People magazine has exclusively revealed the cover of Wayétu Moore’s sophomore novel, Habila, due out from Viking, an imprint of Penguin Random House, on January 12, 2027. The book is available for preorder now.
Inspired by the African legend of Mami Wata, Habila follows Melanctha, the daughter of a Liberian family who relocate to Texas after the death of their patriarch. When a school bully pushes Melanctha into a lake, she discovers she can breathe underwater, a gift bestowed by Habila, a half-woman, half-sea deity whose centuries-old hatred for men has become the organising force of her existence. Habila gives Melanctha a comb with a lethal power: anyone who touches it can be lured into the water and made to disappear. As Melanctha’s connection to Habila deepens, a family mystery begins to surface, and the deity’s own secrets with it.

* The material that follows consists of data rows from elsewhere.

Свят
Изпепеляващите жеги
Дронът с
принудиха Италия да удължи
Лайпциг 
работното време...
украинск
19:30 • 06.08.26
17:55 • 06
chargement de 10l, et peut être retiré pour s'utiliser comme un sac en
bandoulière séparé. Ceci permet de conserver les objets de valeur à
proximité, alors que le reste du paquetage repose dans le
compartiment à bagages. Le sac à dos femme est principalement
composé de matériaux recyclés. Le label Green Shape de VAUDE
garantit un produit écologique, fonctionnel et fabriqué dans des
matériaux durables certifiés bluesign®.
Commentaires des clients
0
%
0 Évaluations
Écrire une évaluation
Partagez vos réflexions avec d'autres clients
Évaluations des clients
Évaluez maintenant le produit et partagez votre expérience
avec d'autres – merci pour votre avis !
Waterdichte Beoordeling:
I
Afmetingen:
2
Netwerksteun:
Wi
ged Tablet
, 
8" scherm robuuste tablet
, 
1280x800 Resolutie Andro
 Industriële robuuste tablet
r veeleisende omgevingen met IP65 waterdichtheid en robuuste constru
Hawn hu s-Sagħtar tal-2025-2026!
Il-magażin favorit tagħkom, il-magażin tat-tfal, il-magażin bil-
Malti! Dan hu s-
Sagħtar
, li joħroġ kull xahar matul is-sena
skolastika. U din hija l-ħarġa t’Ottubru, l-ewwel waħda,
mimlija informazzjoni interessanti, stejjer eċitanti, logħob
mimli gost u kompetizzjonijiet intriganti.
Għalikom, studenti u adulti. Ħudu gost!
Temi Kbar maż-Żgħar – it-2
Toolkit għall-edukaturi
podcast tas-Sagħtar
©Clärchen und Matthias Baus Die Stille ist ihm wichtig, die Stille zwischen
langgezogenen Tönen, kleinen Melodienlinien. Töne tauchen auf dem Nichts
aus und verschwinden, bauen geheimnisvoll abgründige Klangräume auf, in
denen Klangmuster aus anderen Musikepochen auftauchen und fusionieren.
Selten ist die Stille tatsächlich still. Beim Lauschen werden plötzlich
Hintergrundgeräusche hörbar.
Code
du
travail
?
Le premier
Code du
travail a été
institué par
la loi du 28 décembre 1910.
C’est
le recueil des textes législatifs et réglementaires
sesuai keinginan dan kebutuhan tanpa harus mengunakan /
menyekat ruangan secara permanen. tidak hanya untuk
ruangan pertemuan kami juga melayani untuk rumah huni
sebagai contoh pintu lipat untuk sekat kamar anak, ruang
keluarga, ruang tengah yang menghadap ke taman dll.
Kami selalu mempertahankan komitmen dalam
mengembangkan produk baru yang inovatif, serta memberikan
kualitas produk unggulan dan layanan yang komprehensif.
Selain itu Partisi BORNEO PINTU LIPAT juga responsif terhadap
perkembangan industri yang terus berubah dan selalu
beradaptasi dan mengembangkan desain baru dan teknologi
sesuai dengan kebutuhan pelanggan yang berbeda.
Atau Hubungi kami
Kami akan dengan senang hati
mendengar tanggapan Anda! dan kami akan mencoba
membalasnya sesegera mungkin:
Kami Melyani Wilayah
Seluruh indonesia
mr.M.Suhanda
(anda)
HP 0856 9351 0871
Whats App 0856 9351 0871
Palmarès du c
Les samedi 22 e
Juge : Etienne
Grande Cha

The novel’s animating question began, Moore told People, with her own experience of what femininity demands of women. “I was indoctrinated to view niceness as the closest virtue to femininity,” she explained. “Any feeling that didn’t fit the mold of being agreeable or soft was buried, considered masculine. So I, like many women, suppressed rage, hubris, vengefulness.” In her debut, She Would Be King, she wrote a heroine who ultimately saves an entire country at her own expense. For this book, she wanted to go somewhere different. “I asked myself: What happens when a heroine does not want to be good? What wars would she wage, and against whom, when she taps into the wholeness of her being?”
Those questions led her deeper into the mythology of Mami Wata, a figure, Moore points out, that belongs to no single culture. “From the Inkanyamba of South Africa to the Havfrue of Scandinavia, the Sirena of Philippines to Marie Laveau of 19th-century New Orleans; we all have a language and folklore for the woman who knew that niceness was only half of the story,” she told People. “I needed to write about her.”
Moore is the author of the novel She Would Be King and the memoir The Dragons, the Giant, the Women. Habila is her most anticipated work yet, and if the premise is anything to go by, worth every month of the wait.
Habila publishes January 17, 2027 and is available for preorder wherever books are sold.
Synopsis below:
In this ambitious new novel, the bestselling and prize-winning writer Wayétu Moore delivers us into the lives of a young girl, Melanctha, and her family amid the loss of their patriarch, Tokpa. In search of a fresh start, they relocate from Liberia to the backwater town of Hunt, Texas, a land that proves hostile to them—until one day, when a school bully pushes Melanctha into a lake, and she finds that she can breathe underwater. Melanctha discovers that her newfound power comes from Habila, a gorgeous, beguiling half-woman half-sea deity who bestows her with a gift: a comb that, if touched, can lure people into the water and make them disappear for good.
But Melanctha’s connection to Habila has not come without a price. Habila has languished alone for millennia, blaming men for her loneliness. She harbors a hatred so potent that she has committed her existence to ridding the world of them. As Melanctha’s ties to Habila deepen, a family mystery unravels, and she learns that the siren may have secrets, too.
Inspired by the African legend of Mami Wata, Habila is a kaleidoscopic tale tracing a family and a woman through the years as they navigate the supernatural forces and long-buried truths that shape their lives. In her signature lush, lyrical prose, Moore crafts an elegant story that probes the corners of womanhood and motherhood, immigrant identity, and the legacies wrought by men who take but never give back.